Kapal Terhempas Badai, 3 ABK Yang Tercebur Ke Laut Diselamatkan Crew Kapal PT Semen Indonesia
Tiga ABK yang selamat mengenakan topi dan jaket PT. Semen Indonesia, setelah mereka diselamatkan oleh crew kapal PT. Semen Indonesia.
Tiga ABK yang selamat mengenakan topi dan jaket PT. Semen Indonesia, setelah mereka diselamatkan oleh crew kapal PT. Semen Indonesia.

Sarang – Sebuah kapal penarik tenggelam di laut sebelah utara wilayah Sarang, Kabupaten Rembang, karena terhempas badai dan cuaca buruk. 3 orang anak buah kapal (ABK) terombang ambing di tengah laut.

Ketiganya masing-masing Jatmiko (23 tahun) warga Kudukeras Juwana, kemudian Sugeng utomo (38 tahun) warga Desa Bendar Juwana dan Bawi (40 tahun) warga Desa Growong Lor Juwana, Kabupaten Pati

Awalnya, kapal tersebut akan menarik kapal ikan dari Sarang, Kabupaten Rembang menuju Juwana, Kabupaten Pati. Namun sempat mengalami kerusakan mesin, kemudian tenggelam dihantam ombak besar. Peristiwa itu terjadi pada Minggu petang (06/12) sekira pukul 18.30 Wib.
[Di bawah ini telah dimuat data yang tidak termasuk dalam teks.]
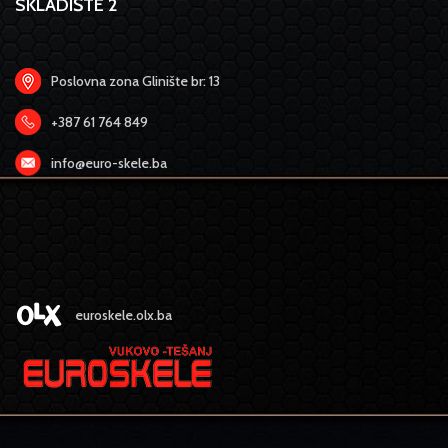
SKLADIŠTE 2
Poslovna zona Glinište br: 13
+387 61 764 849
info@euro-skele.ba
euroskele.olx.ba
3 ABK tercebur ke laut selama semalam 1 hari, hingga akhirnya 3 ABK berhasil diselamatkan oleh crew kapal KM STB 14 yang bersandar di dermaga B3 terminal khusus PT. Semen Indonesia, Tuban – Jawa Timur, Senin (07/12) sekira pukul 14.00 Wib. Korban selamat diserahkan kepada petugas Terminal Khusus PT. Semen Indonesia.

Komandan Pos Angkatan Laut Rembang, Lettu Adi Sagita menjelaskan pada Senin malam sekira pukul 20.30 Wib, ABK yang selamat sudah tiba di rumahnya masing-masing di Juwana, Kabupaten Pati.
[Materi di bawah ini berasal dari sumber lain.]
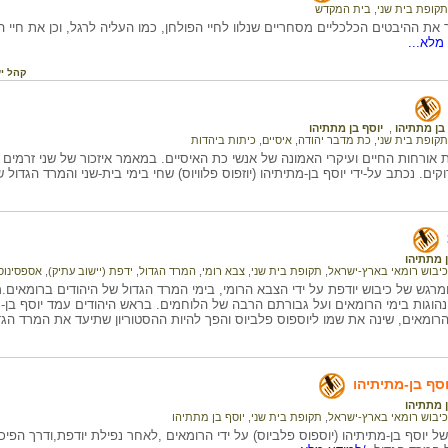
תקופת בית שני
,
בית המקדש
 ההיבטים הכלכליים מסחריים שנלוו לחיי הפולחן, כמו העליה לרגל, וכן את חיי ה
מלא...
קהל י
בן מתתיהו
,
יוסף בן מתתיהו
תקופת בית שני
,
כת מדבר יהודה
,
איסיים
,
כיתות ביהדות
ורחות החיים ועיקרי האמונה של אנשי כת האיסיים. במאמר איזכור של שני זרמים נ
קים. נכתב על-ידי יוסף בן-מתיתיהו (יוזפוס פלוויוס) שחי בימי בית-שני והמרד הגדול 
 מתתיהו
כיבוש רומאי בארץ-ישראל
,
תקופת בית שני
,
צבא רומי
,
המרד הגדול
,
ידפת (יישוב עתיק)
,
אספסינוס
מרגש של כיבוש יודפת על ידי הצבא הרומי, בימי המרד הגדול של היהודים ברומאים.
נהוגות בימי הרומאים ועל גבורתם הרבה של הלוחמים. בראש היהודים עמד יוסף בן
הרומאים, שינה את שמו ליוספוס פלביוס והפך להיות ההסטוריון שתיעד את המרד הגד
וסף בן-מתיתיהו
 מתתיהו
כיבוש רומאי בארץ-ישראל
,
תקופת בית שני
,
יוסף בן מתתיהו
של יוסף בן-מתיתיהו (יוספוס פלביוס) על ידי הרומאים ,לאחר נפילת יודפת,ודרך הפי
“Alhamdulilah, semua ABK selamat semua. Anggota kami juga ikut ngawal dari Tuban, “ tuturnya.

Menurut Adi, saat ini kondisi ombak dan angin di Laut Jawa cukup membahayakan, sehingga untuk sementara Surat Persetujuan Berlayar (SPB) dari Syahbandar dihentikan, sampai menunggu cuaca membaik.
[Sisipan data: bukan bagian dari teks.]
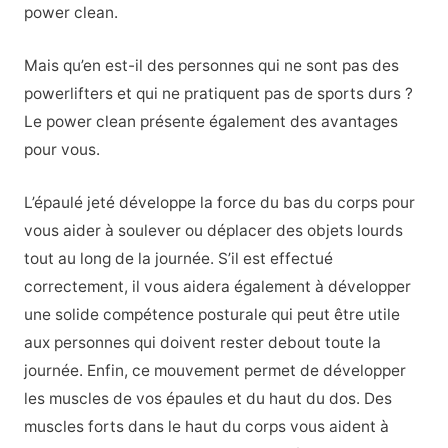
power clean.
Mais qu’en est-il des personnes qui ne sont pas des
powerlifters et qui ne pratiquent pas de sports durs ?
Le power clean présente également des avantages
pour vous.
L’épaulé jeté développe la force du bas du corps pour
vous aider à soulever ou déplacer des objets lourds
tout au long de la journée. S’il est effectué
correctement, il vous aidera également à développer
une solide compétence posturale qui peut être utile
aux personnes qui doivent rester debout toute la
journée. Enfin, ce mouvement permet de développer
les muscles de vos épaules et du haut du dos. Des
muscles forts dans le haut du corps vous aident à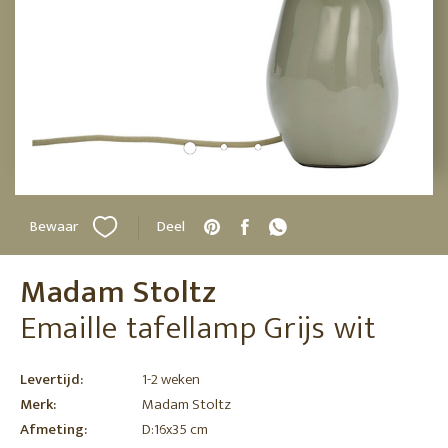
Bewaar
Deel
Madam Stoltz
Emaille tafellamp Grijs wit
Levertijd:
1-2 weken
Merk:
Madam Stoltz
Afmeting:
D:16x35 cm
“Gelombang tinggi antara 2,5 sampai 4 Meter, anginnya juga kenceng. Kami himbau kapal-kapal nelayan tidak melaut dulu, “ imbuh Adi.

Bagi kapal yang masih berada di tengah, nahkoda disarankan untuk mencari tempat berlabuh ke pulau-pulau terdekat. (Musyafa Musa).